DefaultCPUAccounting=yes
DefaultIOAccounting=yes
DefaultBlockIOAccounting=yes
DefaultIPAccounting=yes

when trying systemd options alone

You can manually test various systemd options without writing service files with the help of systemd-run, for example:

$ ls -l /home
total 0
drwx------ 1 alex users 1126 2023-06-21 19:26 alex

$ sudo systemd-run -p ProtectHome=yes --shell
Running as unit: run-u2544.service
Press ^] three times within 1s to disconnect TTY.

# ls -l /home
total 0

# exit
Finished with result: success
Main processes terminated with: code=exited/status=0
Service runtime: 2.749s
CPU time consumed: 50ms
IP traffic received: 0B
IP traffic sent: 0B
IO bytes read: 0B
IO bytes written: 0B

using tmux shell via socket inside a systemd unit

With the help of tmux you can run a shell inside a hardened systemd unit in order to test our isolation in practice. Here is example-systemd-service.nix nix file, the path to which you can add to the imports list in configuration.nix and then execute nixos-rebuild switch or nixos-rebuild test (if you don't want new configuration to be permanent; however, it leaves ./result symbolic link in current directory).

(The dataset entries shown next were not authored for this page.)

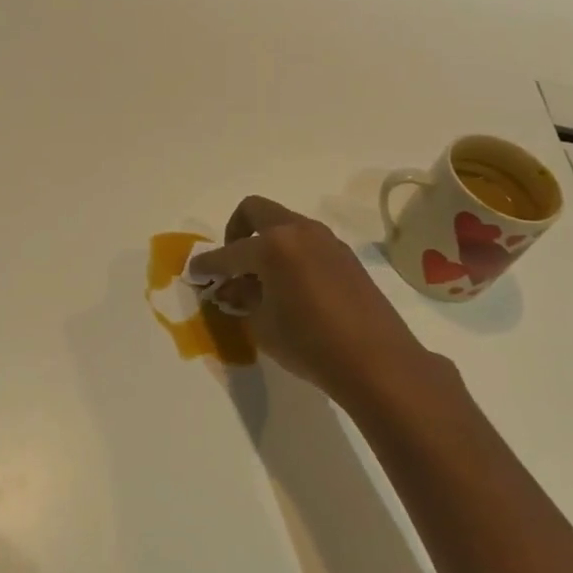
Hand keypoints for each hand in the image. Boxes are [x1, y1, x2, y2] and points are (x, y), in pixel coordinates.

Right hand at [188, 196, 451, 411]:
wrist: (379, 361)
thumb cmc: (311, 344)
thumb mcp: (263, 324)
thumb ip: (244, 297)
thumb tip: (234, 286)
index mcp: (272, 245)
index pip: (228, 252)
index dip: (207, 264)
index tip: (194, 273)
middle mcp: (298, 231)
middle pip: (255, 211)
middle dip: (235, 232)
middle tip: (231, 264)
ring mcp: (325, 240)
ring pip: (283, 224)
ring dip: (265, 242)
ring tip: (260, 280)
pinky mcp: (344, 255)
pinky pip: (305, 242)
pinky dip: (288, 253)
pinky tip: (289, 286)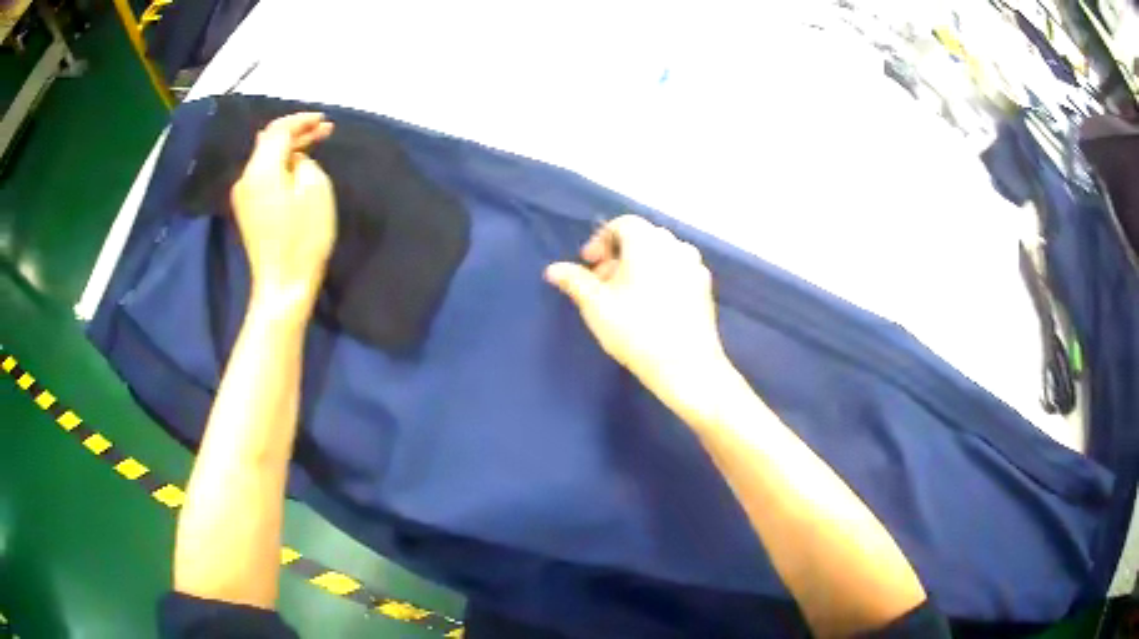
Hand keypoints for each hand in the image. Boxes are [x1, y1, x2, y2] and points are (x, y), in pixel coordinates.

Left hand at [231, 112, 335, 305]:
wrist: (282, 283)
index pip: (278, 130)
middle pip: (268, 141)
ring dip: (288, 148)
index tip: (324, 119)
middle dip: (295, 132)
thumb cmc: (303, 238)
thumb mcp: (315, 189)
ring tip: (313, 146)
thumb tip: (294, 160)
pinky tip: (296, 166)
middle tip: (324, 130)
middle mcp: (246, 177)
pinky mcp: (247, 209)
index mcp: (261, 169)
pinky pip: (262, 174)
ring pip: (264, 157)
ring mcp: (243, 195)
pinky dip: (280, 164)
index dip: (301, 120)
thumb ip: (303, 162)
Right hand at [545, 216, 729, 399]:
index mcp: (648, 241)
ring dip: (641, 266)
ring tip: (626, 296)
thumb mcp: (596, 305)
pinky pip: (677, 271)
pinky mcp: (705, 288)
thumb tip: (553, 269)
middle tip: (603, 282)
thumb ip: (575, 281)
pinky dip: (661, 278)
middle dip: (619, 255)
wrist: (685, 365)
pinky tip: (651, 306)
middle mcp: (675, 245)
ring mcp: (695, 266)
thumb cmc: (636, 329)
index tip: (589, 264)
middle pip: (643, 238)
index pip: (622, 224)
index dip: (601, 240)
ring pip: (662, 255)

# nix-shell -p tmux --run "tmux -S /run/example-service/tmux.socket attach"

unsolved problems

As of 2023-07-10 systemd.services.<name>.confinement.enable NixOS option is not compatible with systemd's ProtectSystem.

final notes

Systemd hardening is just a part of measures to be taken to narrow the potential threat landscape and risks for a server. Ideally, vulnerabilities scanning, penetration testing, unauthorized access prevention and security audits should be involved. Take advantage of monitoring tools and react quickly, according to a rescue plan to mitigate the impact of intrusion incidents. This might include restoring system from backups, keys and passwords reset, etc. Keep running software up to date and respond to CVEs (deploying software with patches is easy in NixOS in case it hasn't been already patched). Have a business continuity plan. Many measures must not be ad-hoc, but rather systematic to stay vigilant against emerging threats.

As for NixOS, it also features security.apparmor, security.audit and even programs.firejail options which might help in building a more secure system.